Plus généralement, les économies du « bloc émergent » – confrontées au repli tendanciel de leur croissance moyenne – résistent plutôt bien. « Elles profitent de la désaffection à l'égard du dollar qui allège les pressions sur leurs devises et leurs taux d'intérêt, de la désinflation et de la bonne tenue de leur marché du travail », observe Catherine Lebougre, économiste chez Crédit Agricole. La croissance des pays en développement parviendrait ainsi à se maintenir globalement proche de 4 % en 2026, d'après le FMI.

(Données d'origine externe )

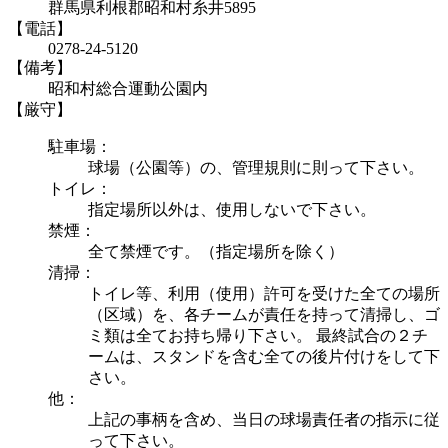
群馬県利根郡昭和村糸井5895
【電話】
0278-24-5120
【備考】
昭和村総合運動公園内
【厳守】
駐車場：
球場（公園等）の、管理規則に則って下さい。
トイレ：
指定場所以外は、使用しないで下さい。
禁煙：
全て禁煙です。（指定場所を除く）
清掃：
トイレ等、利用（使用）許可を受けた全ての場所
（区域）を、各チームが責任を持って清掃し、ゴ
ミ類は全てお持ち帰り下さい。 最終試合の２チ
ームは、スタンドを含む全ての後片付けをして下
さい。
他：
上記の事柄を含め、当日の球場責任者の指示に従
って下さい。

Impact des tarifs américains

Aux États-Unis, la hausse agressive des droits de douane – dont le taux effectif moyen a grimpé de 11,3 points en moins d'un an selon Fitch Ratings – et la politique anti-immigration alimentent la hausse des prix à la consommation et fragilisent le marché du travail. Sur fond d'inquiétudes concernant son indépendance, la Réserve fédérale (Fed) devrait continuer de privilégier le volet emploi et abaisser ses taux directeurs, probablement jusqu'à 3,25 % pour la borne supérieure du taux Fed Funds. Du coup, l'inflation progressera encore en 2026, et dépassera les 3 %, selon l'OCDE. Au risque de dégrader les comptes publics et de plomber la dette fédérale, le « One Big Beautiful Act », la loi budgétaire présentée en juillet par Donald Trump, permettrait de compenser tant bien que mal l'impact des tarifs douaniers. S'il reste difficile de dire quel effet l'emportera sur l'autre, il est probable que les États-Unis afficheront une croissance comprise entre 1,5 % et 2 % en 2026 – contre 2 % en 2025, d'après le FMI –, une baisse sensible par rapport à 2024 (2,8 %).

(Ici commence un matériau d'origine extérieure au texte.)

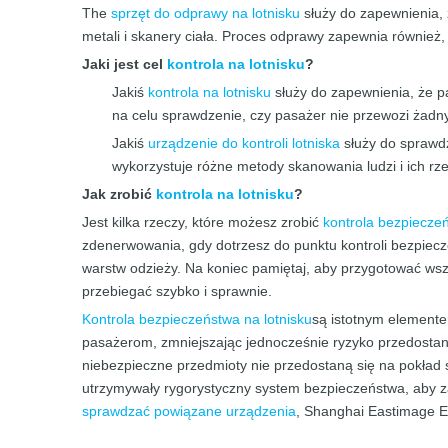
The
sprzęt do odprawy na lotnisku
służy do zapewnienia, 
metali i skanery ciała. Proces odprawy zapewnia równie
Jaki jest cel
kontrola na lotnisku
?
Jakiś
kontrola na lotnisku
służy do zapewnienia, że ​
na celu sprawdzenie, czy pasażer nie przewozi żadny
Jakiś
urządzenie do kontroli lotniska
służy do sprawdz
wykorzystuje różne metody skanowania ludzi i ich rz
Jak zrobić
kontrola na lotnisku
?
Jest kilka rzeczy, które możesz zrobić
kontrola bezpieczeń
zdenerwowania, gdy dotrzesz do punktu kontroli bezpiecze
warstw odzieży. Na koniec pamiętaj, aby przygotować ws
przebiegać szybko i sprawnie.
Kontrola bezpieczeństwa na lotnisku
są istotnym element
pasażerom, zmniejszając jednocześnie ryzyko przedostani
niebezpieczne przedmioty nie przedostaną się na pokład 
utrzymywały rygorystyczny system bezpieczeństwa, aby z
sprawdzać
powiązane urządzenia
, Shanghai Eastimage E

De l'autre côté de l'Atlantique, la croissance de la zone euro devrait, elle aussi, stagner entre 2025 et 2026, légèrement au-dessus de 1 % selon le FMI, soutenue par l'accroissement des dépenses militaires et la relance budgétaire en Allemagne. Alors que la Banque centrale européenne (BCE) semble sur le point de conclure le cycle d'assouplissement en cours – le taux de facilité de dépôt devrait ainsi se maintenir à 2 % –, l'inflation restera modérée, proche de 2 %. Même si l'accord commercial entre l'Union européenne et les États-Unis réduit l'incertitude à court terme, « les frictions commerciales resteront un frein aux perspectives économiques de l'UE », préviennent les économistes de la Société Générale. En fait, le FMI table sur une croissance du PIB de 0,9 % pour la France et l'Allemagne en 2026, ce qui traduit une amélioration plus marquée pour Berlin (0,2 % en 2025) que pour Paris (0,7 %).

Affaiblissement du dollar

L'assouplissement de la politique monétaire de la Fed, par rapport à la BCE, et la meilleure résilience de la croissance en zone euro, comparée aux États-Unis, plaident en faveur d'un renforcement modéré de l'euro face au dollar. La parité euro/dollar tendrait ainsi vers 1,22 d'ici la fin 2026, contre environ 1,15 aujourd'hui, prédisent les équipes d'ING dans leur scénario central, qui pointent aussi une volatilité particulièrement faible. Une tendance qui risque d'accentuer le déficit de compétitivité des entreprises européennes, car les biens qu'elles exportent coûteront plus cher outre-Atlantique. « Nous nous attendons à ce que la dépréciation du dollar se poursuive, de manière généralisée et progressive », prévoit le département des études économiques de BNP Paribas, pour qui les directions opposées de politiques monétaires entre les États-Unis et le Japon ou la Grande-Bretagne, par exemple, joueraient en faveur du yen et de la livre sterling.